美優はフランシスにコーヒーを淹れながら聞いてみたが、ギロリと睨まれてしまった。

「ごめん、ここに来るまで簡単じゃなかっただろうし、時間もかかっただろうから」


「王がヒマな国などないだろう?無能か賢王かの違いはあるがな。

だがな、優先順位はあるんだよ。

離れていたら、ミユウを口説けないからな」

顔を赤くしたのは、言ったフランシスではなく、言われた美優である。


「そんなこと言ったって、お妃様とか、寵姫様とか、後宮とかあるんじゃないの?」

王様だもん、と美優が確認すると、フランシスは、え?とばかりに何げなく答える。

「普通あるだろ?」


ガタンと立ち上がった美優は、フランシスが描いた転移陣を指さす。

「すぐに帰れ。

もう2度と来るな」

感情のない言い方に、かえって美優の本気度がわかる。


「私は一夫一妻で育ちました。一度でも浮気すれば離婚も出来る国です。

複数の奥さんで共有する夫などいりません。

あー、やだやだ、問題外だわ!」

美優が、汚そうにフランシスを見る。軽蔑してます、と顔に書いてある。


「ミユウ様、こちらの国の王族には正妃の他に側妃がいるのです。

ウズデロイド陛下には正妃はおられません」

フランシスを庇うのは、カレンディアだ。


「だからなに? 他の女のところに通うのを認めるのが正妃というなら、そんな男いらない。

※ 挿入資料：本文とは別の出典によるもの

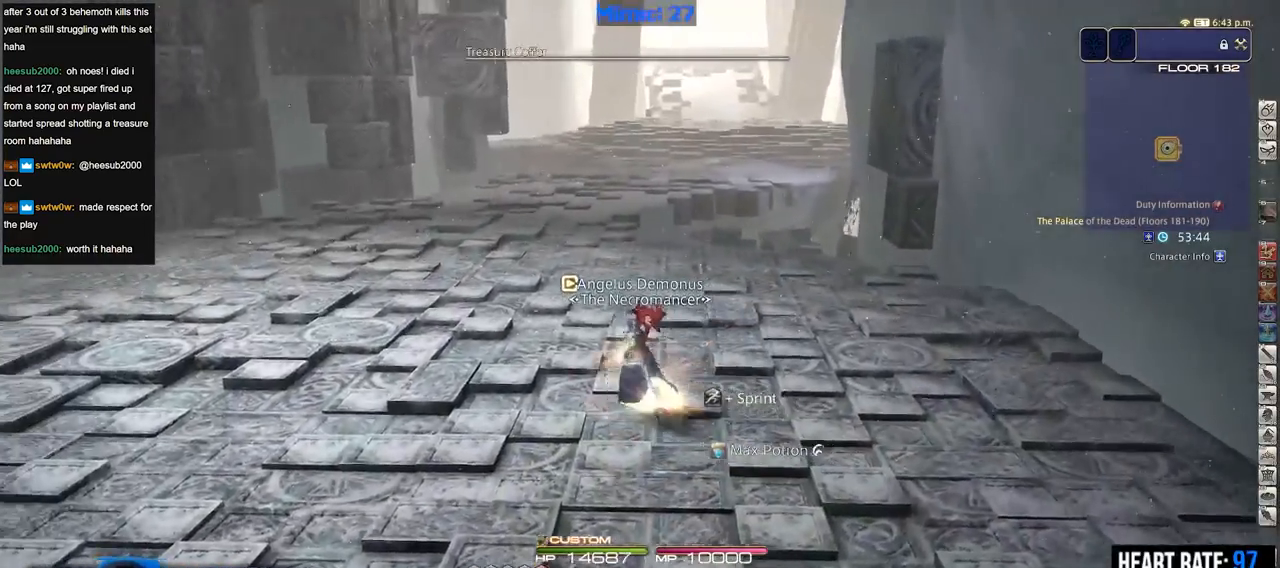
{"keys": ["w"], "events": [[200, "a", "up"]]}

お妃様にならなくたって、幸せっていっぱいあるはずよ」

美優の言葉に、カレンディアがポロポロ涙を流す。

「はい。

妃になりたいんじゃない、好きな人の側にいるために妃になる必要があっただけ。

好かれたかった」

もう終わりました、とカレンディアが顔をあげるが、涙は止まらない。


「だから、出て行って」

美優は出口を指さして、フランシスを見る。

ワンとニナは無言に徹して、部屋の隅に控えている。


「優先順位と言っている。

後宮の女に愛情があるわけではない、王の義務だ。

すぐにでも解散させる」

「フランシス、貴女も王太子も同じね。女性の方は愛情があるかもしれないのに」

王太子アーノルドが婚約者を変えようとしたことで、カレンディアは美優を殺そうとした。それほどアーノルドを好きだったのだ。


「俺は間違えない。美優が一番大事だ。

後宮が障害というなら、必要なかろう。

自分が好かれているからと、受け入れないといけないのか?

それなら、ミユウは俺を受け入れないといけない。

第一、後宮の女達は実家の権力で後宮に入り、国の金で贅沢をする為に俺に媚びているだけだ」

美優に言うフランシスの言葉は、カレンディアにはきついはずだ。


「俺は、ミユウに好かれたい。だから、後宮は解散させる」

フランシスは帰る気はない、とばかりに動こうとしない。

「そんな簡単に出来るはずが」

後宮なんて、陰謀と権力の渦と、美優はドラマのように思っている。

「俺は独裁者だ、問題ない」


「問題大有りよ!」

美優がドンと机をたたいて、コーヒーがカップから零れるのを、ニナが慌てて片付けだした。